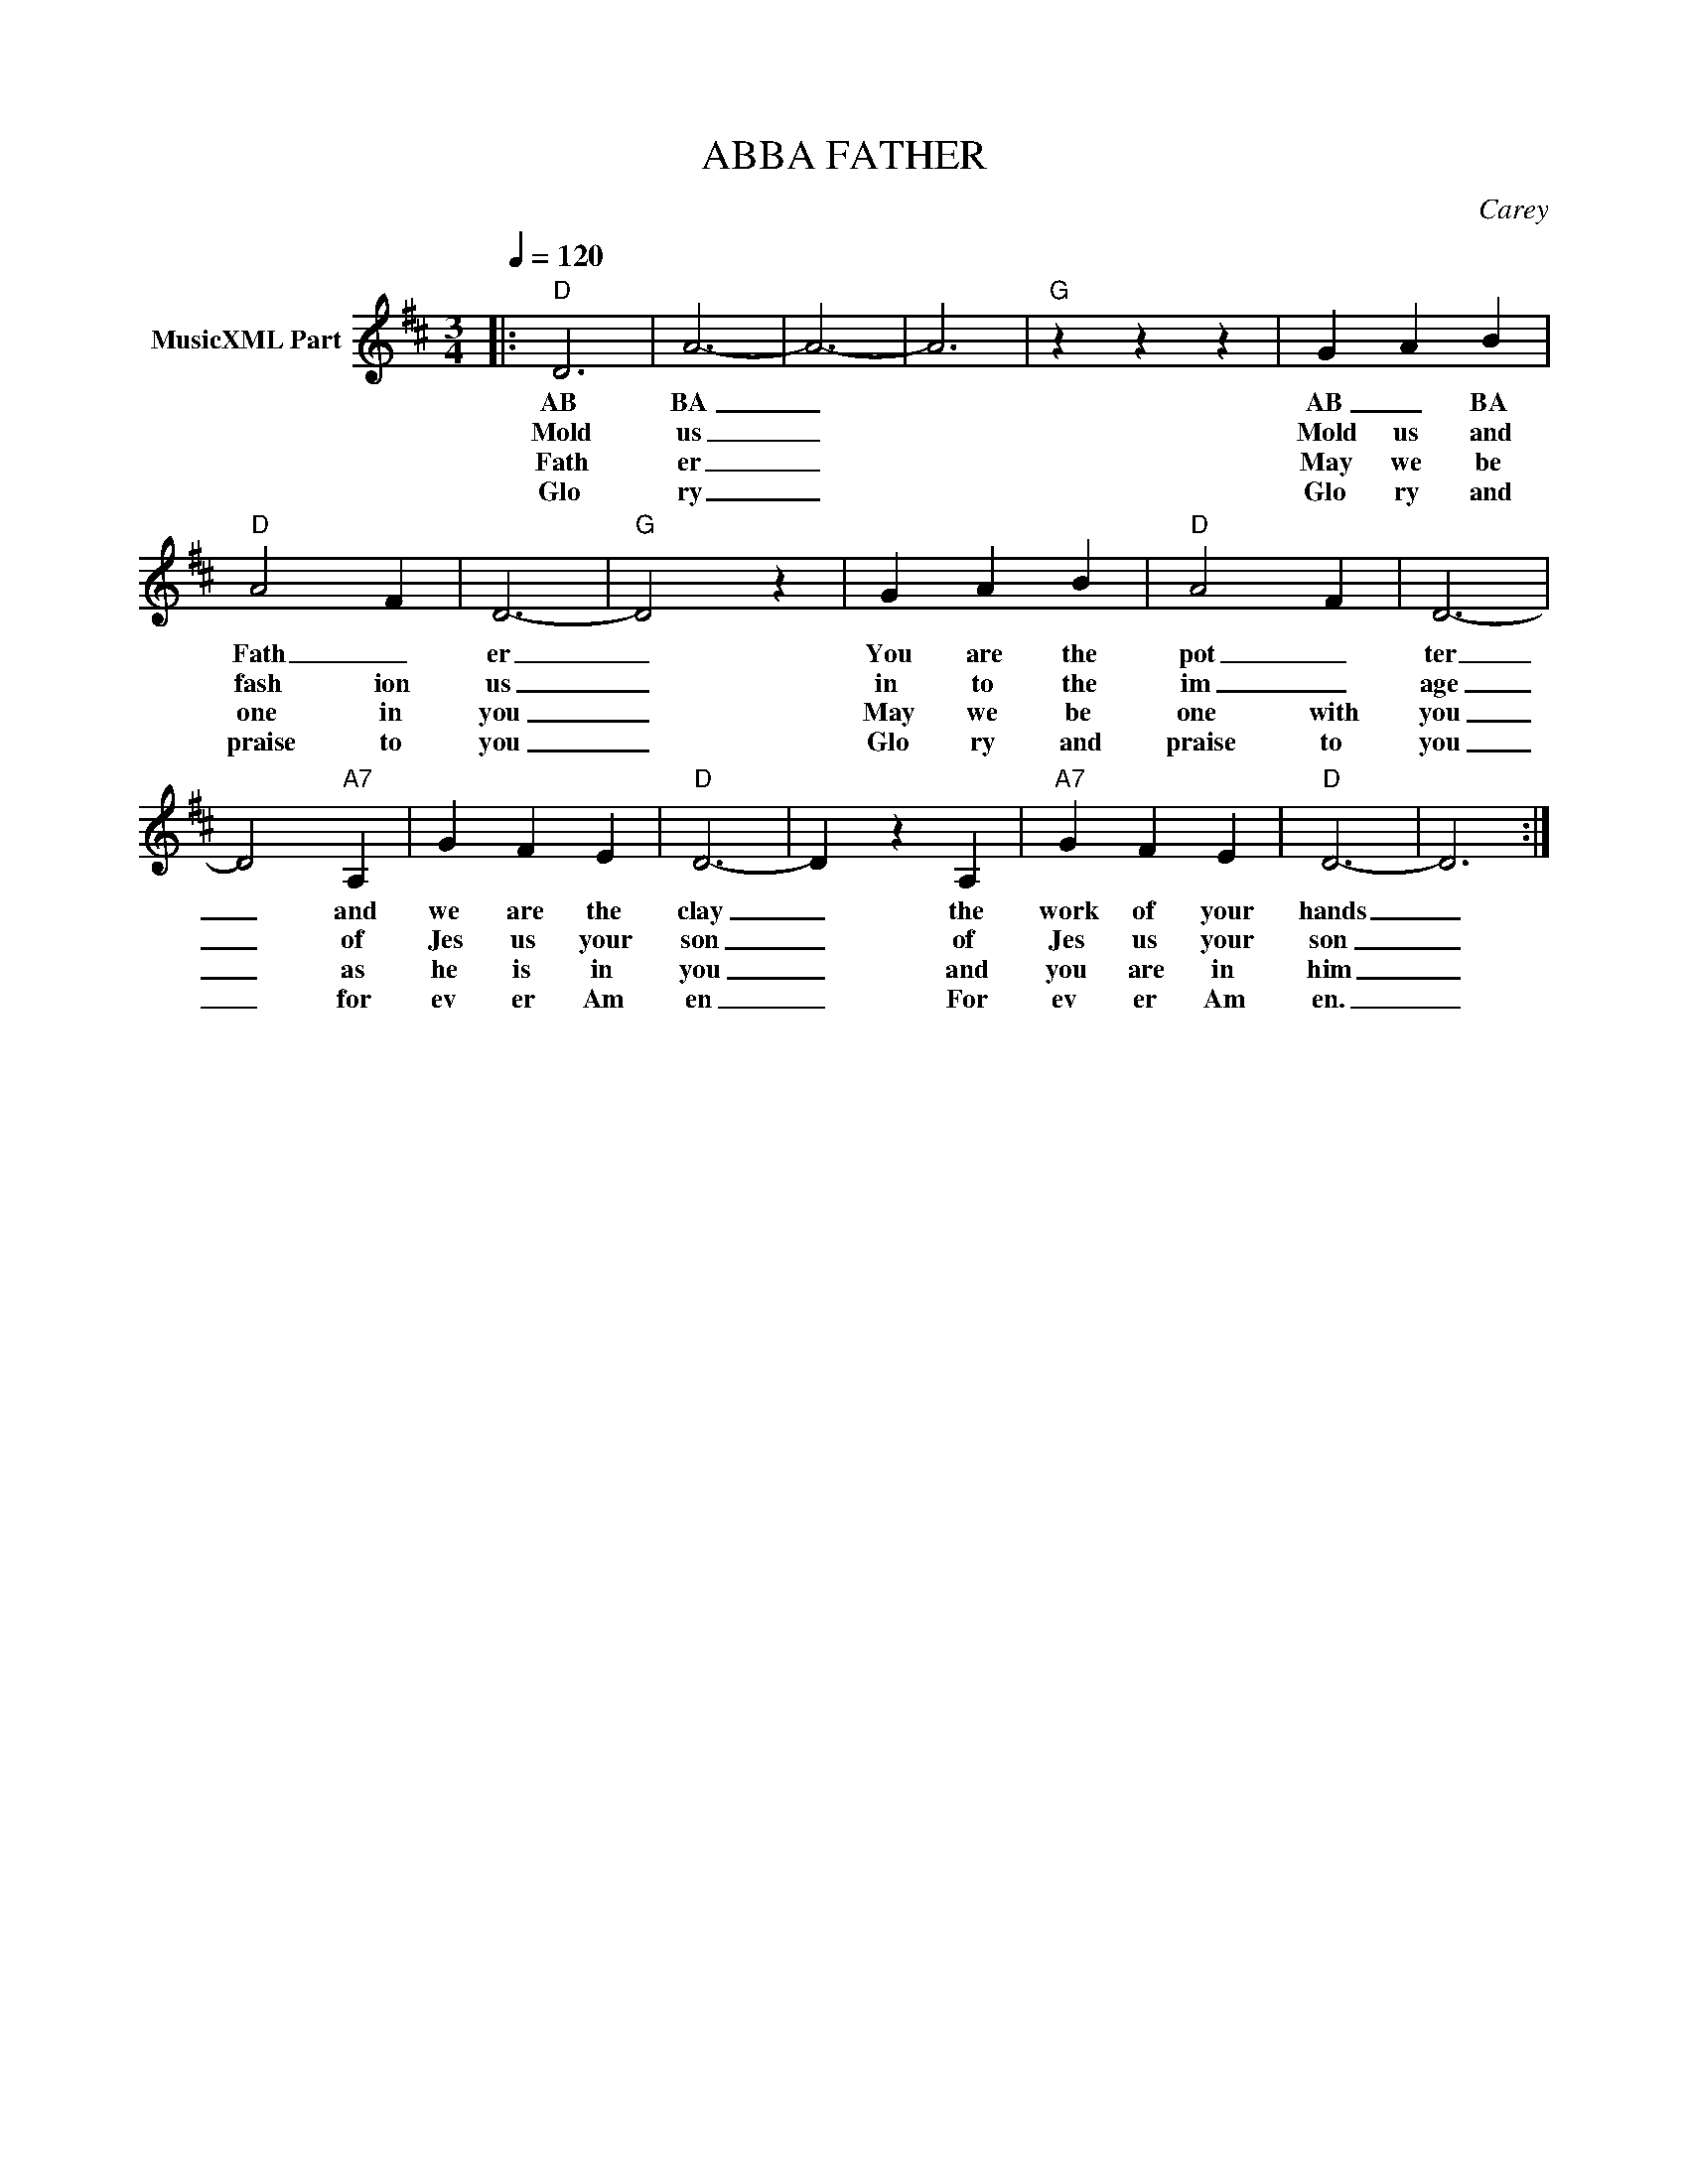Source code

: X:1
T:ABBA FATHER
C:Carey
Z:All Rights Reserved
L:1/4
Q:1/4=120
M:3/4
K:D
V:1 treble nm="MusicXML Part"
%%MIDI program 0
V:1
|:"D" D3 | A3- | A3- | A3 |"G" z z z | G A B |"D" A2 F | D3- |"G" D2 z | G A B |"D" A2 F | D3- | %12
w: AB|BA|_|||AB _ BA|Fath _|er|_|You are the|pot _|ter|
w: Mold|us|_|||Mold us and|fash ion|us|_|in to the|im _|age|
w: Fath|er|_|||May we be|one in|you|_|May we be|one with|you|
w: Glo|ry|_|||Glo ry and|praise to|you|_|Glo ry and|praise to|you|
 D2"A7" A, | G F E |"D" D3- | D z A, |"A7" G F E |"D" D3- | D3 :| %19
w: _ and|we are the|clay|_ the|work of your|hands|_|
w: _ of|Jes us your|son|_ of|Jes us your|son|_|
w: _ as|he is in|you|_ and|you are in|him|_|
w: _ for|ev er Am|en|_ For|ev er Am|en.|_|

···

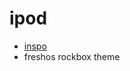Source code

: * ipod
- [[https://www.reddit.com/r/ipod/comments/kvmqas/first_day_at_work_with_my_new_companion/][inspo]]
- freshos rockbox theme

···

### Problem details
Return each line of the listing that holds the word "ipod".

### Solution for this problem
: * ipod
- [[https://www.reddit.com/r/ipod/comments/kvmqas/first_day_at_work_with_my_new_companion/][inspo]]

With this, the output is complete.